Re: [PATCH 3/3] locking/percpu-rwsem: Avoid unnecessary writer wakeups
From: Oleg Nesterov
Date: Mon Nov 21 2016 - 07:47:33 EST
On 11/21, Peter Zijlstra wrote:
>
> On Mon, Nov 21, 2016 at 01:23:44PM +0100, Oleg Nesterov wrote:
> > > int __percpu_init_rwsem(struct percpu_rw_semaphore *sem,
> > > const char *name, struct lock_class_key *rwsem_key)
> > > {
> > > @@ -103,41 +141,11 @@ void __percpu_up_read(struct percpu_rw_semaphore *sem)
> > > __this_cpu_dec(*sem->read_count);
> > >
> > > /* Prod writer to recheck readers_active */
> > > - swake_up(&sem->writer);
> > > + if (__readers_active_check(sem))
> > > + swake_up(&sem->writer);
> >
> > Suppose we have 2 active readers which call __percpu_up_read() at the same
> > time and the pending writer sleeps.
> >
> > What guarantees that one of these readers will observe per_cpu_sum() == 0 ?
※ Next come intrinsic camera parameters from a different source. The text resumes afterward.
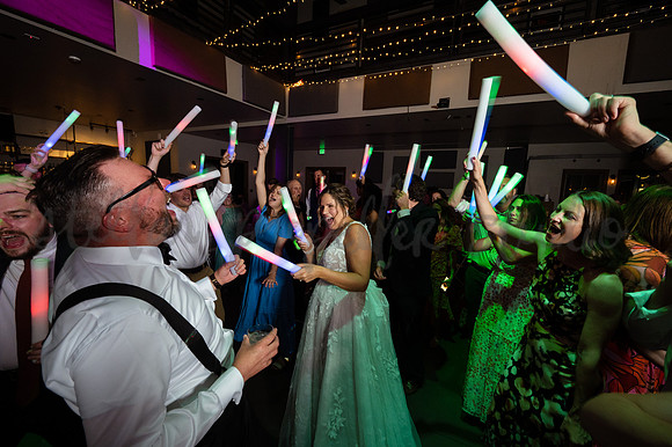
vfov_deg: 78.3
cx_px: 336
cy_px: 224
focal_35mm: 15
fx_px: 275
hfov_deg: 101.5
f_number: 6.3
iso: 3200
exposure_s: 1/60
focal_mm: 14
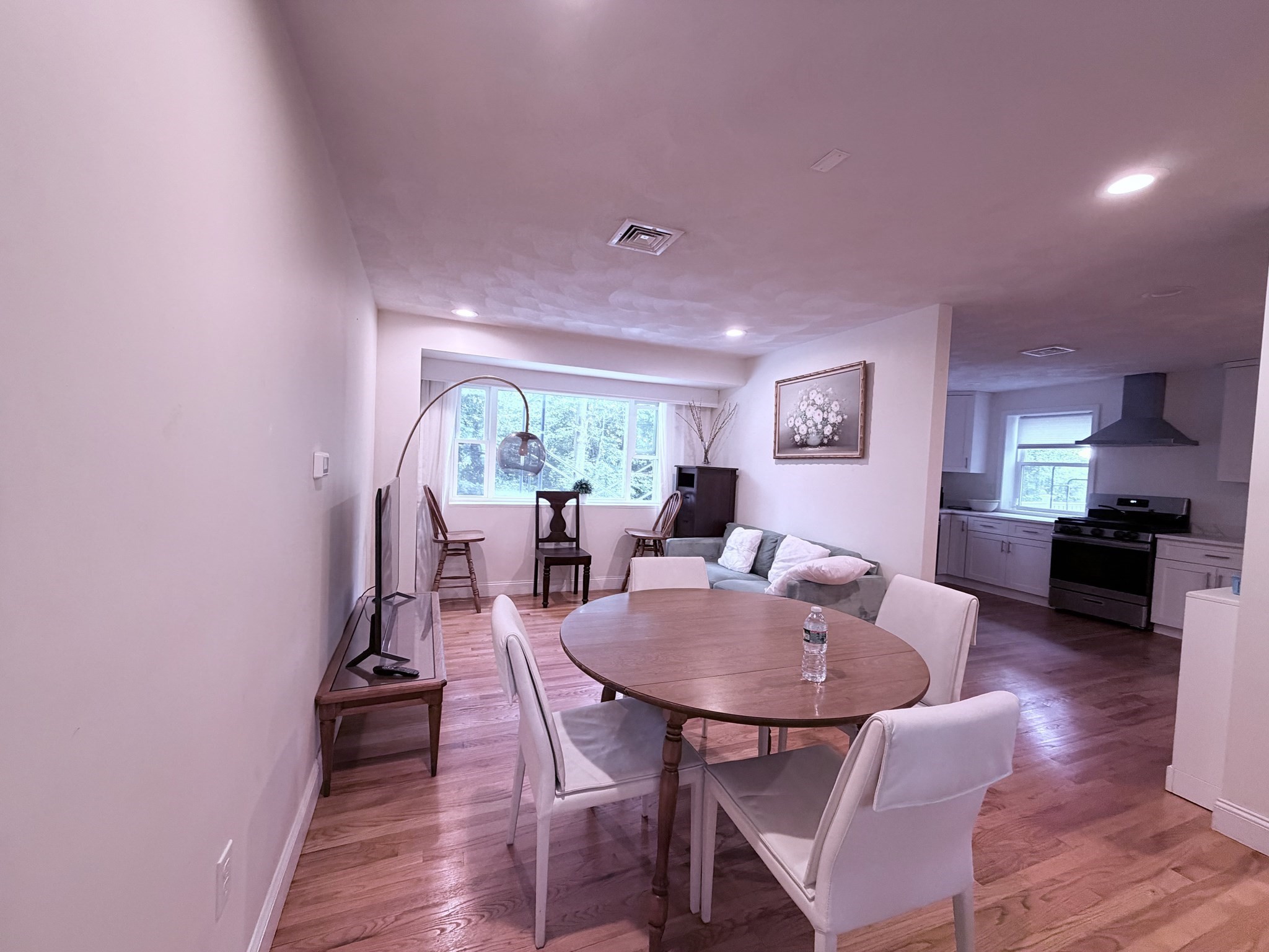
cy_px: 476
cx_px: 634
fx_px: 513
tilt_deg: -1.7
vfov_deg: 85.7
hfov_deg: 102.1
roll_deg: -2.3
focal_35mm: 14
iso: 250
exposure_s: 1/60
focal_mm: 2.22
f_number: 2.2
> > They both can read the old value of the remote per-cpu counter, no?
>
> In particular, you're thinking of what provides the guarantee that the
> woken CPU observes the same state the wakee saw?
No, no, I meant that afaics both readers can see per_cpu_sum() != 0 and
thus the writer won't be woken up. Till the next down_read/up_read.
Suppose that we have 2 CPU's, both counters == 1, both readers decrement.
its counter at the same time.
READER_ON_CPU_0 READER_ON_CPU_1
--ctr_0; --ctr_1;
if (ctr_0 + ctr_1) if (ctr_0 + ctr_1)
wakeup(); wakeup();
Why we can't miss a wakeup?
This patch doesn't even add a barrier, but I think wmb() won't be enough
anyway.
Oleg.